J.-L. Hees : Il va falloir tenir la main de ces gens-là pendant très longtemps, vu le contexte, la haine qui est derrière ? Ce ne sont pas les règlements internationaux qui vont changer le ressentiment des populations.
X. Emmanuelli : Sur le papier, tout est clair autour des réfugiés : libre circulation, patrouilles mixtes, tout ce qu'on veut mais en réalité, il y a beaucoup d'amertume dans le coeur des gens et je ne vois pas comment ils vont vivre facilement ensemble quand ils ont vu des gens qui ont été des violeurs, des assassins de leur famille. C'est un moment figé de l'histoire. Je crois que la communauté internationale devrait prendre conscience de ce qui se passe, être très vigilante, pousser les actions de reconstruction, être présente. J'ai peur que, quand on aura tous le dos tourné…

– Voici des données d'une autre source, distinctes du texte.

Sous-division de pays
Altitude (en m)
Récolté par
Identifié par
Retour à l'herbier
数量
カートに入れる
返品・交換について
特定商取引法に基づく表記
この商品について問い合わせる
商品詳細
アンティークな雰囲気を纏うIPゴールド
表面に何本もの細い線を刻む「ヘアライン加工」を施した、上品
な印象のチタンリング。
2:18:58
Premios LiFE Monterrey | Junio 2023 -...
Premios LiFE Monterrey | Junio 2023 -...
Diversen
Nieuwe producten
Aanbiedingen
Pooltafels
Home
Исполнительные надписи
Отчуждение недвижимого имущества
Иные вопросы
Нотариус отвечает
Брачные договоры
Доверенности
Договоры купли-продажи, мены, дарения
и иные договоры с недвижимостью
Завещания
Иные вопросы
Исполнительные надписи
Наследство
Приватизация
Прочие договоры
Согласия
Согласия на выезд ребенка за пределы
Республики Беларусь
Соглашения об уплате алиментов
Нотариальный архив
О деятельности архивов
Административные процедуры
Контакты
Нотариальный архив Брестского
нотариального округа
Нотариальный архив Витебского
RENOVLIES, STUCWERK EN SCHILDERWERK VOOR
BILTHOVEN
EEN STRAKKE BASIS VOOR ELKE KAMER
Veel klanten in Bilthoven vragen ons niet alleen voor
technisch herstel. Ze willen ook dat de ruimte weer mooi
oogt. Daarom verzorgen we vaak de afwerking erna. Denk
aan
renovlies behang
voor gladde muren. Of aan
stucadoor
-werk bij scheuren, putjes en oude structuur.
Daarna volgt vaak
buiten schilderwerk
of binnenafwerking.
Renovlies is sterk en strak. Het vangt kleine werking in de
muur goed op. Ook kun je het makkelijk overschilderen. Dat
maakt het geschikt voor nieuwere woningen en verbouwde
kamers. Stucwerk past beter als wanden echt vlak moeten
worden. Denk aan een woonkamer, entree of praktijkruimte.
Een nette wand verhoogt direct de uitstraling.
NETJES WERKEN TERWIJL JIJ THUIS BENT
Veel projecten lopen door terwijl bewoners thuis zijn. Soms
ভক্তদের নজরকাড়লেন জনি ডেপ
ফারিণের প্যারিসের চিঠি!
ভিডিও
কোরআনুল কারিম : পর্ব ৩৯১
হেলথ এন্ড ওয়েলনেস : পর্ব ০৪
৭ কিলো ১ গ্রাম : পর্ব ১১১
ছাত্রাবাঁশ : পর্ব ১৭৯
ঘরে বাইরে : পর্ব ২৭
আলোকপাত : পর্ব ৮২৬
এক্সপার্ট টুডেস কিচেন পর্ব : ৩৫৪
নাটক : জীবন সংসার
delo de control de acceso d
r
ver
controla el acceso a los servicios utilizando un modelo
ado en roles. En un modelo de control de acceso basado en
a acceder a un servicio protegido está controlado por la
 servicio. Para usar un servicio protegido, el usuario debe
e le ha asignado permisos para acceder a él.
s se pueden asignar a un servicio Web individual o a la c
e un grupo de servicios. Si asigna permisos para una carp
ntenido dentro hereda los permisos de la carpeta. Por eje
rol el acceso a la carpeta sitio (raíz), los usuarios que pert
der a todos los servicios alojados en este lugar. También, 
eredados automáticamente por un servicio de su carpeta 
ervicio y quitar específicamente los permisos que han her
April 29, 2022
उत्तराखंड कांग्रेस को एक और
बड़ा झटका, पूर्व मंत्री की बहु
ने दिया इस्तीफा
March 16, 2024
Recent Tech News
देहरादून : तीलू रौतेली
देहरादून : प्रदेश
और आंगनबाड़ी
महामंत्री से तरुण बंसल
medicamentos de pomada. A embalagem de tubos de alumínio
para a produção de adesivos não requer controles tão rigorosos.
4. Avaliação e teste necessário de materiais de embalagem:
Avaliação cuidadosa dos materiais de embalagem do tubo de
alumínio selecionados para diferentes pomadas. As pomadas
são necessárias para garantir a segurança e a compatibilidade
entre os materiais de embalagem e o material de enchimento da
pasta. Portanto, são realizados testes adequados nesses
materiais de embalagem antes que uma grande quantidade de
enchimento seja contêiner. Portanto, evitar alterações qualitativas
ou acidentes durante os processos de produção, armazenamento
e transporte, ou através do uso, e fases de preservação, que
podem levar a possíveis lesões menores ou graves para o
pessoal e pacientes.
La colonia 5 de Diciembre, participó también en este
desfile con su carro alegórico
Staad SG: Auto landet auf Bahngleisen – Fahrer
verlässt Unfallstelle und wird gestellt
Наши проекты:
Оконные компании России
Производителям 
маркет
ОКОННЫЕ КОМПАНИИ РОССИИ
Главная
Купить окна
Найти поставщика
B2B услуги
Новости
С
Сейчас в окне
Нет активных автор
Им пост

RTL : mercredi 28 février 1996
X. Emmanuelli : Le projet de loi avance bien, je pense qu'il sera prêt dans un mois et demi. Il sera présenté pour l'arbitrage au Gouvernement et après au Parlement.
J.-J. Bourdin : Est-il vrai que le RMI va augmenter ?
X. Emmanuelli : Je ne vais certainement pas vous répondre la-dessus. Sur ce qui est paru dans la presse sur les minima sociaux, déplacer de l'un à l'autre, des minima sociaux vers le RMI, cela, certainement pas. On ne raisonne pas en déplaçant des budgets d'une ligne à l'autre. Pourquoi ? Parce que c'est une grande loi politique, ce ne sont pas des arrangements techniques, déshabiller Pierre pour habiller Paul. Ce n'est pas comme cela qu'il faut raisonner mais en ayant une ambition politique, un souffle, et regarder sur quoi cela débouche, ce que l'on fait et quels sont les acteurs de tutelle, ce que cela implique de l'Etat, du département, des maires, des collectivités territoriales.
J.-J. Bourdin : L'instauration d'une taxe d'inoccupation et à l'ordre du jour ?
X. Emmanuelli : Cela me paraît une idée à suivre, mais elle est extrêmement complexe. De quel logement inoccupé s'agit-il ? Est-ce que c'est quelqu'un qui n'occupe pas provisoirement son logement, ou est-ce que c'est par exemple une vieille dame qui se réserve pour un peu plus tard ? Il y a 50 cas de figure et on ne va pas les résoudre en trente secondes. Mais je serais favorable à une telle mesure.
J.-J. Bourdin : Et un fonds d'aide aux jeunes ?
X. Emmanuelli : Oui, c'est envisagé, il existe déjà mais il faut déterminer les modalités pour le rendre encore plus performant, plus opérationnel. Une grande question se pose, d'ordre politique : est-ce que c'est une forme de RMI ? Les choses ne sont pas tranchées. Il faut peut-être favoriser un dynamisme, une insertion.
J.-J. Bourdin : Il faut améliorer aussi l'alerte ?
X. Emmanuelli : L'exclusion concerne plusieurs domaines, aussi bien la santé que le logement, le chômage de longue durée. La situation économique mais aussi sociale et sanitaire se dégrade. Donc il faut un observatoire et c'est réclamé par toutes les associations. Je travaille sur un observatoire de la précarité, pour dire quels sont les signaux d'alerte, comment les faire fonctionner. Pour le logement, au bout d'un bon moment, quand il y a des impayés, il faut très vite savoir prévenir l'expulsion, avec un accompagnement, de façon à ce que des systèmes automatiques se déclenchent. Cela fait partie du volet prévention.
J.-J. Bourdin : Aurez-vous les moyens financiers de vos ambitions ?
X. Emmanuelli : A partir du moment où l'on dit que c'est un chantier gouvernemental qui engage le Gouvernement et le président de la République, on les aura.